During those "Dark Ages" the Bible was inaccessible for most people. But the monk who composed this song must have had a full and rich knowledge of Scripture. The song displays a wealth of phrases from Old Testament prophecies that speak of the coming of the Messiah. He is "the rod of Jesse," the "Dayspring from on high," the "Key of David," and "Wisdom from on high." For the people of the Medieval world who did not have a Bible to read, this was a teaching tool, expressing the hope and truth of Christmas--- the fulfillment of ancient prophecies in the birth of Christ.

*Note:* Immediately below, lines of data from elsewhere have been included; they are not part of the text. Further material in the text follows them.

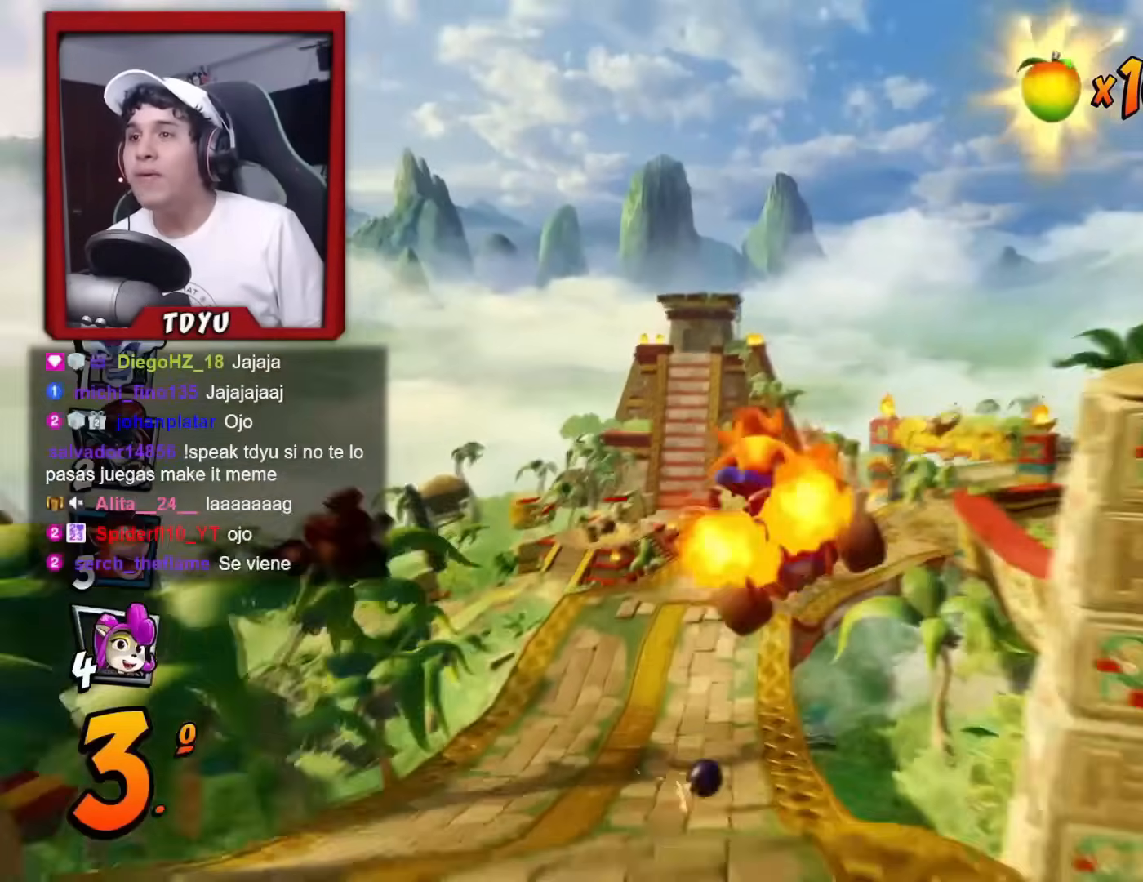
{"buttons": [], "left_stick": "center", "events": [[34, "R1", "up"], [117, "R1", "down"], [234, "R1", "up"]]}
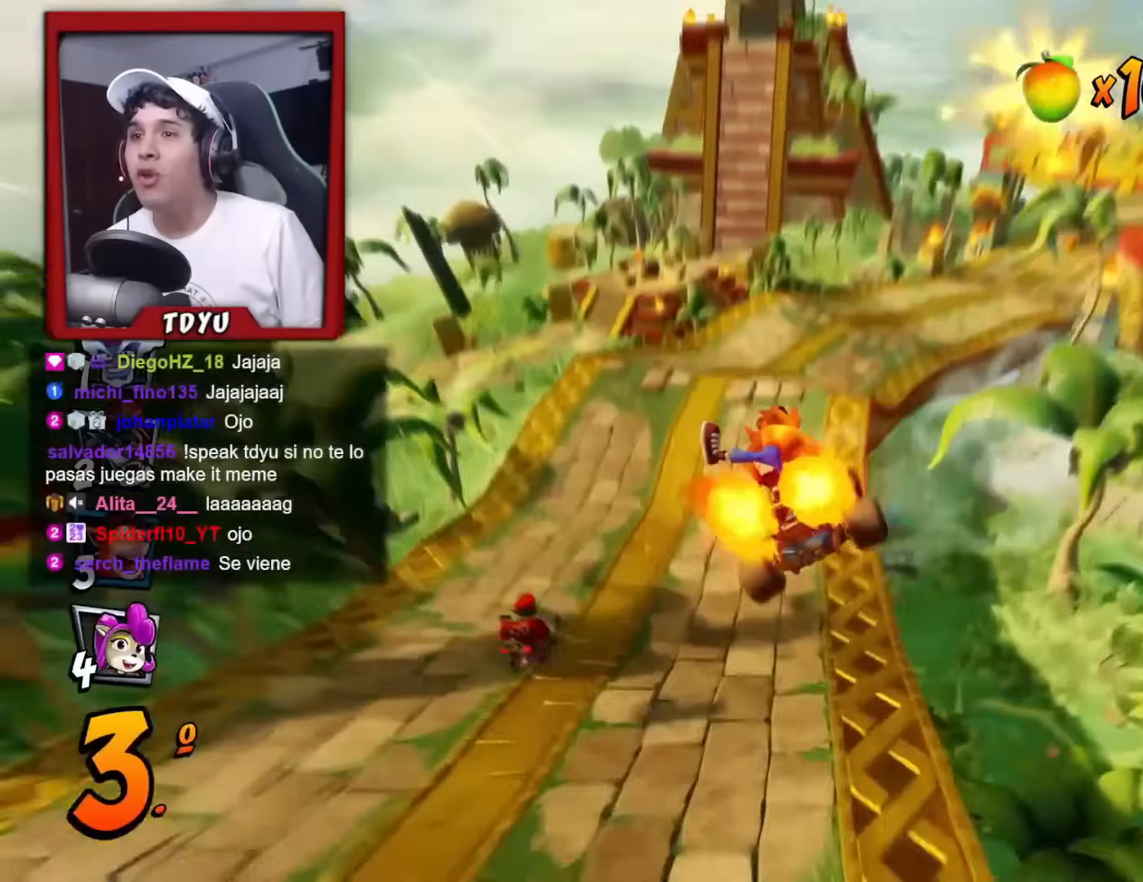
{"buttons": [], "left_stick": "center", "events": [[33, "DPAD_RIGHT", "down"], [117, "DPAD_RIGHT", "up"], [367, "DPAD_RIGHT", "down"], [400, "R1", "down"], [467, "DPAD_RIGHT", "up"], [500, "R1", "up"]]}
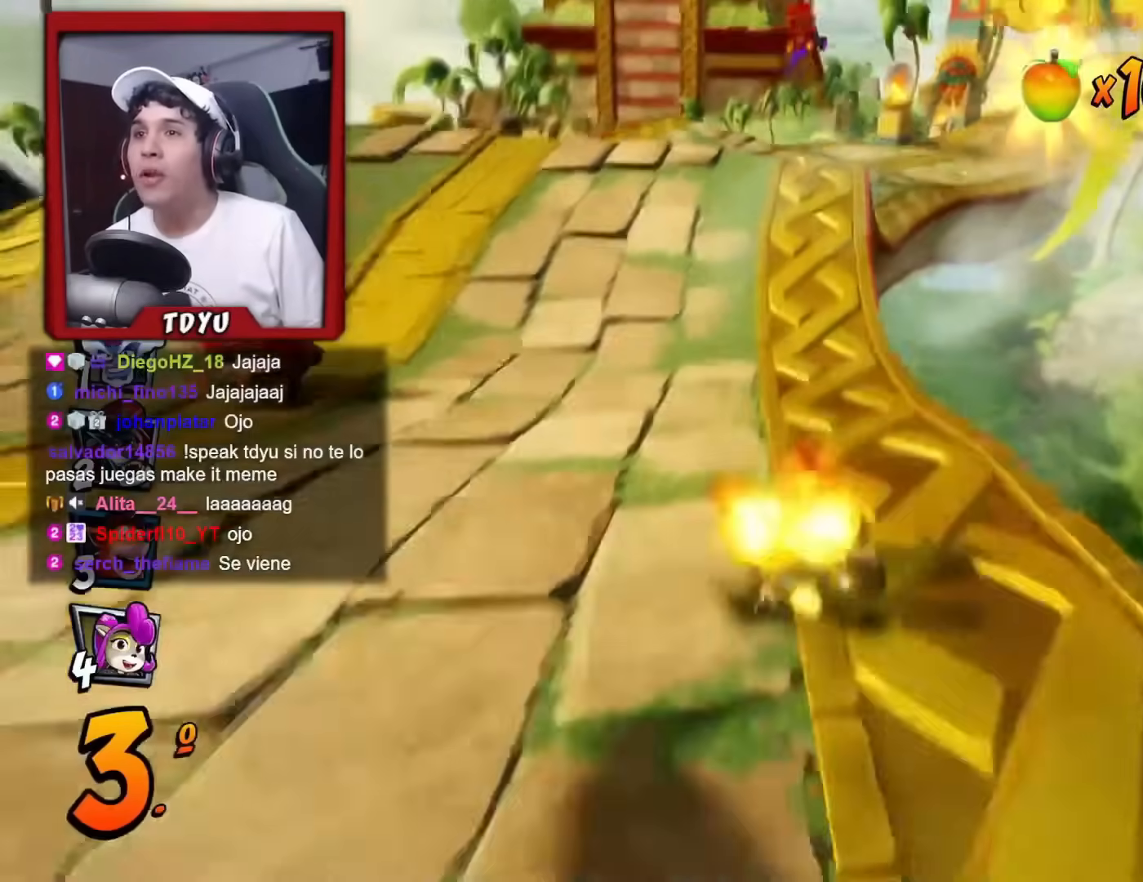
{"buttons": ["R1"], "left_stick": "center", "events": [[267, "DPAD_RIGHT", "down"], [267, "R1", "down"], [351, "R1", "up"], [434, "R1", "down"], [467, "DPAD_RIGHT", "up"]]}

But how did this tune become so popular worldwide? In the early 19th century an Anglican priest named John Mason Neale was reading through an ancient book of hymns called the "Psalteroium Cantionum Catholicarum." (Some people golf for relaxation; Fr. Neale read ancient hymns I suppose.) Rev. Neale was a brilliant, but frail gentleman. He could write and speak over twenty languages (!), and should have been a leading scholar/preacher of the Anglican church. Apparently many were jealous of his intellectual prowess, and so through political chicanery he was shunted off to labor in some forgotten church in the Madeira islands near Africa.
But he did not despair.
On a paltry salary he established an orphanage, a school for girls, and a ministry to evangelize and reclaim prostitutes. And while he was tirelessly educating and evangelizing, Rev. Neale came across this hymn of faith in a Latin text. The tune that went with the text was from a 15th century French Franciscan convent of nuns ministering in Portugal. Rev. Neale easily translated the Latin into English and gave the world a song. Soon his translation made it to England, and from there "across the pond" to America and around the world.

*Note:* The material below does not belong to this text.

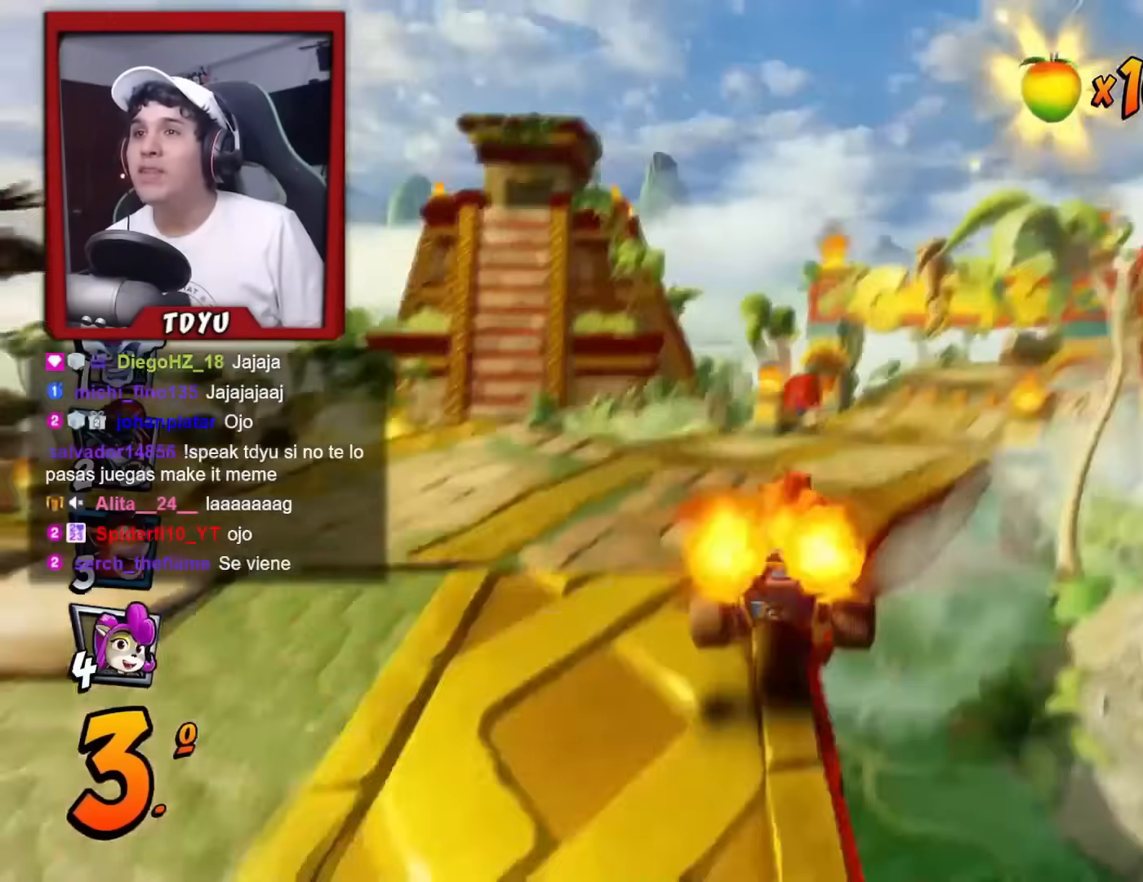
{"buttons": [], "left_stick": "center", "events": [[33, "R1", "up"], [117, "R1", "down"], [200, "DPAD_RIGHT", "down"], [217, "R1", "up"], [283, "DPAD_RIGHT", "up"], [317, "R1", "down"], [400, "R1", "up"]]}
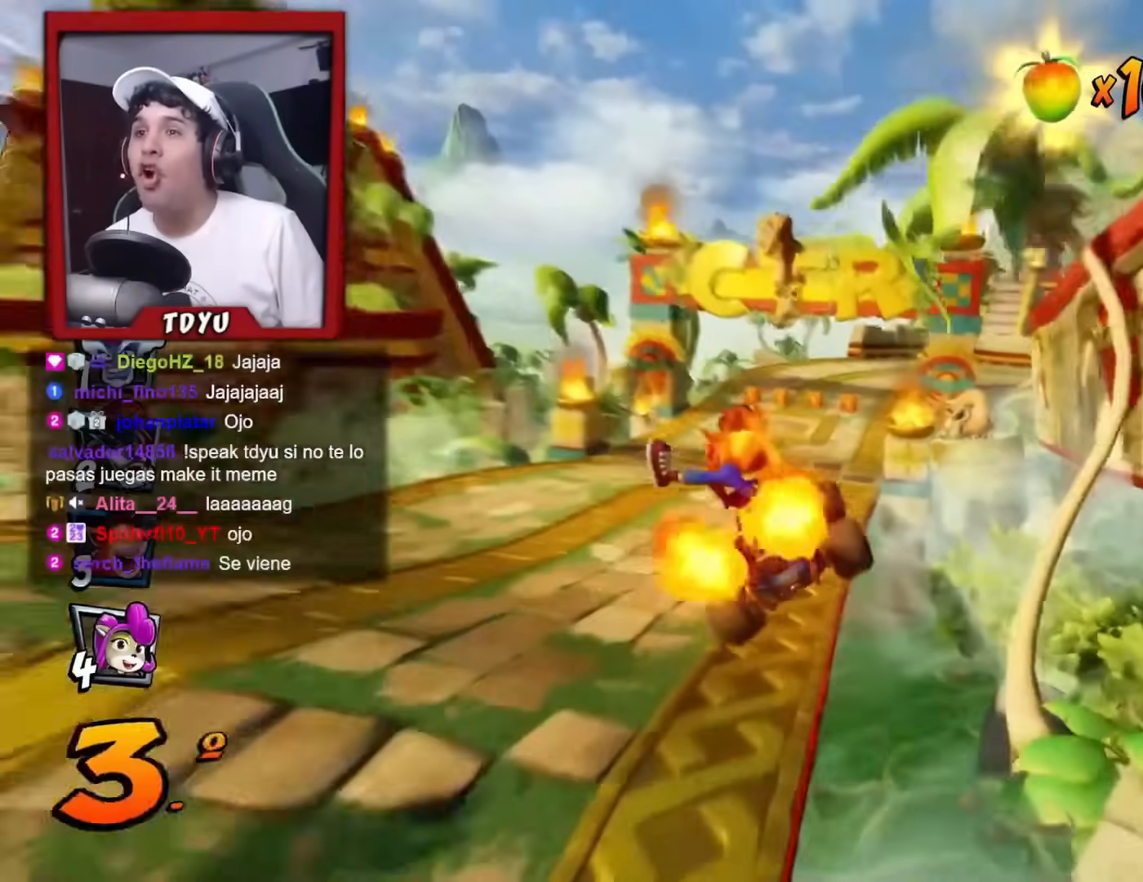
{"buttons": ["R1", "DPAD_RIGHT"], "left_stick": "center", "events": [[50, "DPAD_RIGHT", "down"], [50, "R1", "down"], [100, "R1", "up"], [167, "DPAD_RIGHT", "up"], [234, "R1", "down"], [317, "R1", "up"], [417, "R1", "down"], [467, "DPAD_RIGHT", "down"]]}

A gift was penned by unnamed monks over 1200 years ago. Given a tune by nuns in an obscure convent. Rediscovered by a forgotten evangelist off the coast of Africa. The song of Emmanuel--- "God with us." Hidden for centuries but now enjoyed by millions worldwide. No one does it alone. God is the One who orchestrates history. And the theme of His song is "Emmanuel."
O Come Thou Dayspring come and cheer/ our spirits by Thine Advent here;
Disperse the gloomy clouds of night/ and death's dark shadows put to flight;
Rejoice! Rejoice! Emmanuel shall come to thee O Israel.